Task instructions => Set down the data below from its first line to the line holding "middle mcp: (583, 763)", inclusive; omit all pictures.
*** Information supplied ***
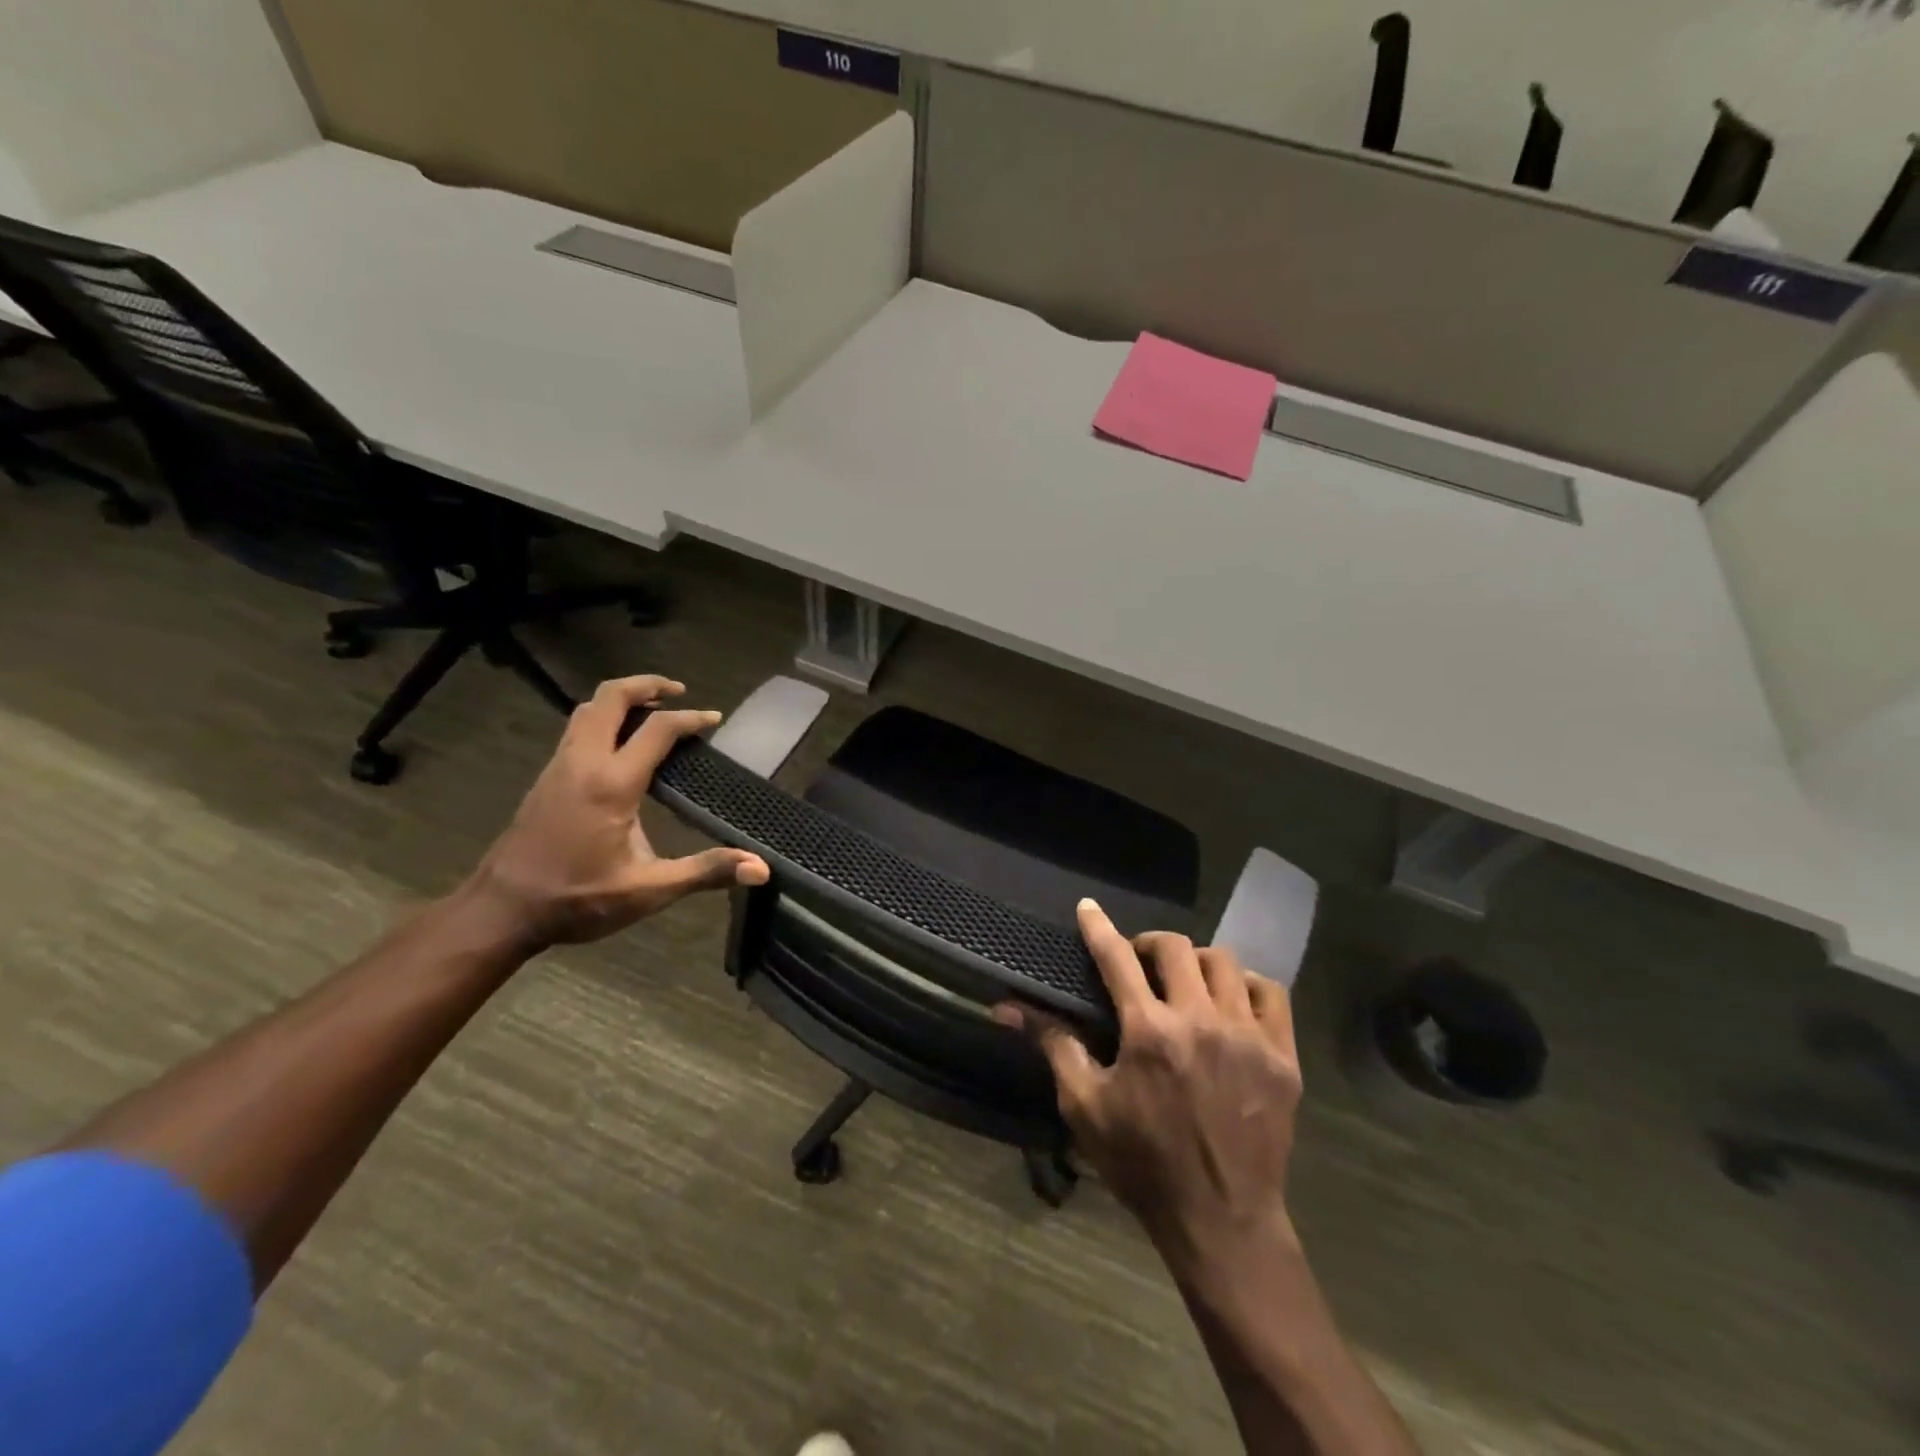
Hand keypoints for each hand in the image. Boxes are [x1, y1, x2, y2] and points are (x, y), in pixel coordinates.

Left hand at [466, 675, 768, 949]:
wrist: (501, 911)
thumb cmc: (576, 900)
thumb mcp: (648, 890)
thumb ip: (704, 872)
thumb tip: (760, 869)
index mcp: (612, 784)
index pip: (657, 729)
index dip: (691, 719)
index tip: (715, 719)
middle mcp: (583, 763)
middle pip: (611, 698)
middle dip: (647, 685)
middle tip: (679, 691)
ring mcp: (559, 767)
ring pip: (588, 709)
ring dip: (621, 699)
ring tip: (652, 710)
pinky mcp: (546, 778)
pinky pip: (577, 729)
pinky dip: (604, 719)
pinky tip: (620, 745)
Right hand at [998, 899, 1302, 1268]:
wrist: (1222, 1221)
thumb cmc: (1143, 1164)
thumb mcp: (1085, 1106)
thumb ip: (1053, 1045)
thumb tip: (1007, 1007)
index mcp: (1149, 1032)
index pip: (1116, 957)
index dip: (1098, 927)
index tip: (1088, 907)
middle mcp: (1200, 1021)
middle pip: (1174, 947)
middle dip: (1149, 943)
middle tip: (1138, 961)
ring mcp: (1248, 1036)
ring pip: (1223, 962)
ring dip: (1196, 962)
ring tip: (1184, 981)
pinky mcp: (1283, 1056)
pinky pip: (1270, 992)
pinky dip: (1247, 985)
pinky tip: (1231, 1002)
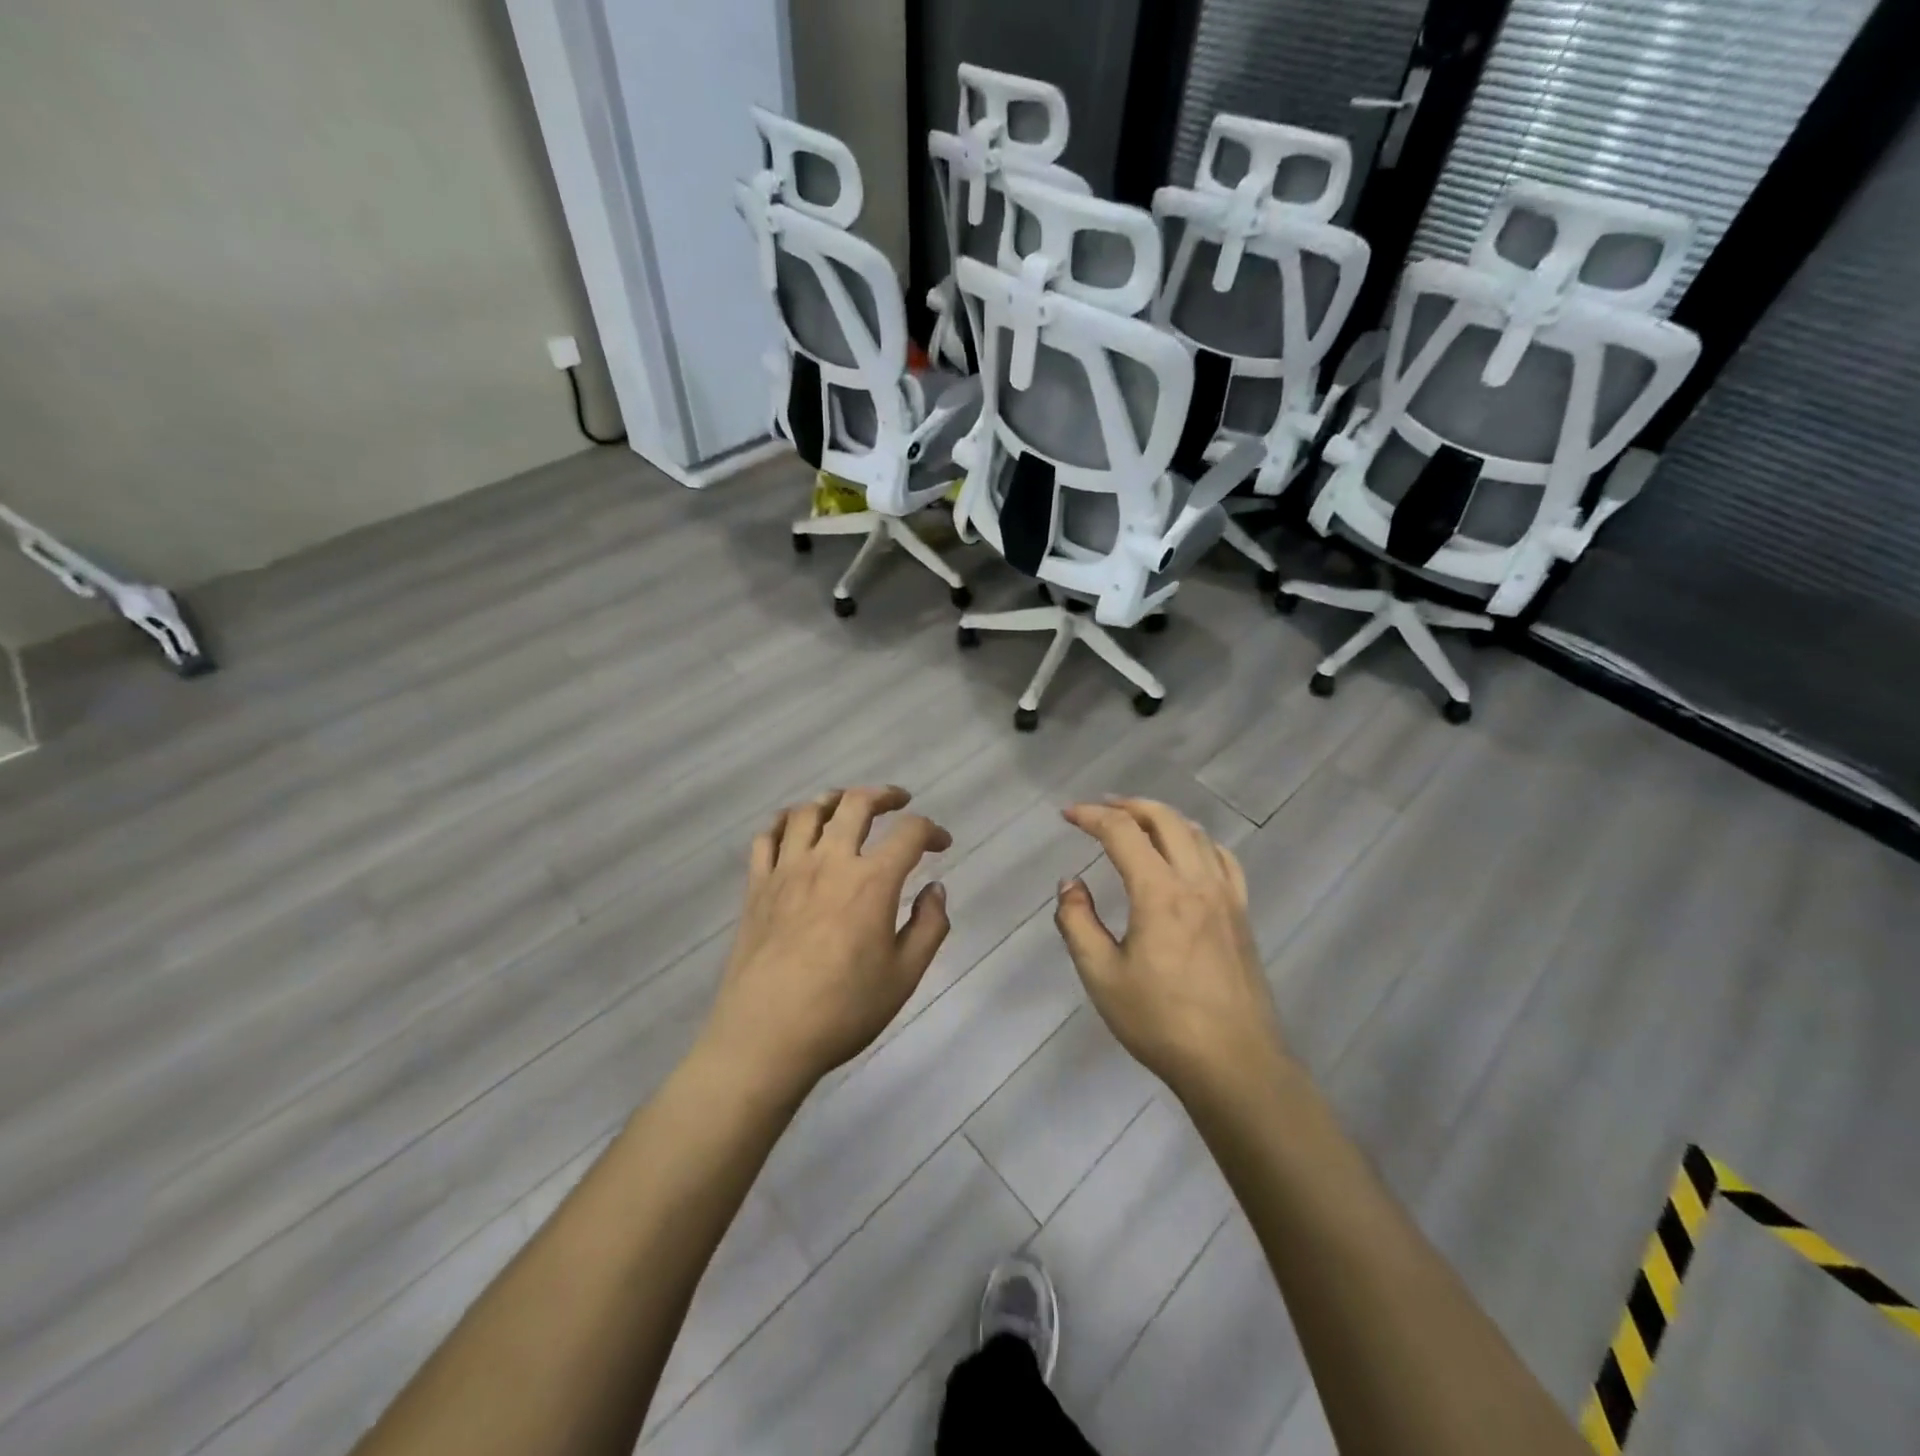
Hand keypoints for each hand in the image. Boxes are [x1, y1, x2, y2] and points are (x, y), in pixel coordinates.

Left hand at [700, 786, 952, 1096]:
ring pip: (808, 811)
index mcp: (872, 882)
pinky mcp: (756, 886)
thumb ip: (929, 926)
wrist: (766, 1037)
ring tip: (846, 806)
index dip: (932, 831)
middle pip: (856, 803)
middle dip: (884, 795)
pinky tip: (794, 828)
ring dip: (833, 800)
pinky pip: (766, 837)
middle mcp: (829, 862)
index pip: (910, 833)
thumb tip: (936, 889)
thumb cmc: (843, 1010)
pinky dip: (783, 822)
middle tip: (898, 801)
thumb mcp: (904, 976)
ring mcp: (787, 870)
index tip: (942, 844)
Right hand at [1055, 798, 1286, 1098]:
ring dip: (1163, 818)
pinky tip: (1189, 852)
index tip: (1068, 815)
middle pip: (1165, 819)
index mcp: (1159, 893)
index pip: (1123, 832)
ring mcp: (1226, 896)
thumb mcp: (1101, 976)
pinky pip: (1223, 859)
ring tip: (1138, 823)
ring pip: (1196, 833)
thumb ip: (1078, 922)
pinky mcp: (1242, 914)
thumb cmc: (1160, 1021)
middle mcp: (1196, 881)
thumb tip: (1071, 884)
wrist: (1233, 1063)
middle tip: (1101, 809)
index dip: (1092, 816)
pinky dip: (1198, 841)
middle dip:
*** End of Information supplied ***
Answer section =>
Hand keypoints for each hand in the image. Boxes are [x1, y1, x2, y2] and points are (x, y), in pixel coordinates.

Left hand at [466, 675, 768, 949]:
wrist: (501, 911)
thumb cmc: (576, 900)
thumb mcp: (648, 890)
thumb ip: (704, 872)
thumb tip: (760, 869)
index mcp: (612, 784)
index pip: (657, 729)
index dip: (691, 719)
index tip: (715, 719)
middle mcp: (583, 763)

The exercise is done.